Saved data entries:
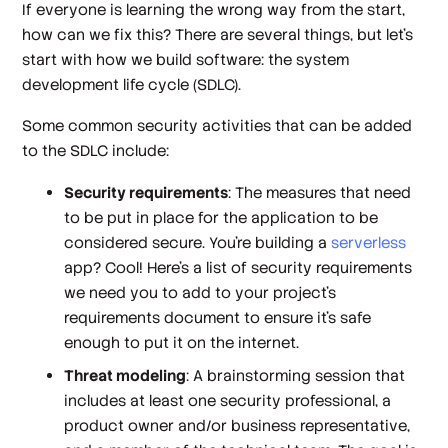
If everyone is learning the wrong way from the start,
how can we fix this? There are several things, but let’s
start with how we build software: the system
development life cycle (SDLC).
Some common security activities that can be added
to the SDLC include:
Security requirements
: The measures that need
to be put in place for the application to be
considered secure. You’re building a
serverless
app? Cool! Here’s a list of security requirements
we need you to add to your project’s
requirements document to ensure it’s safe
enough to put it on the internet.
Threat modeling
: A brainstorming session that
includes at least one security professional, a
product owner and/or business representative,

WORK REQUEST: From the entries, give the number of lines where the string "that" is found, and nothing else.

RESULT: 3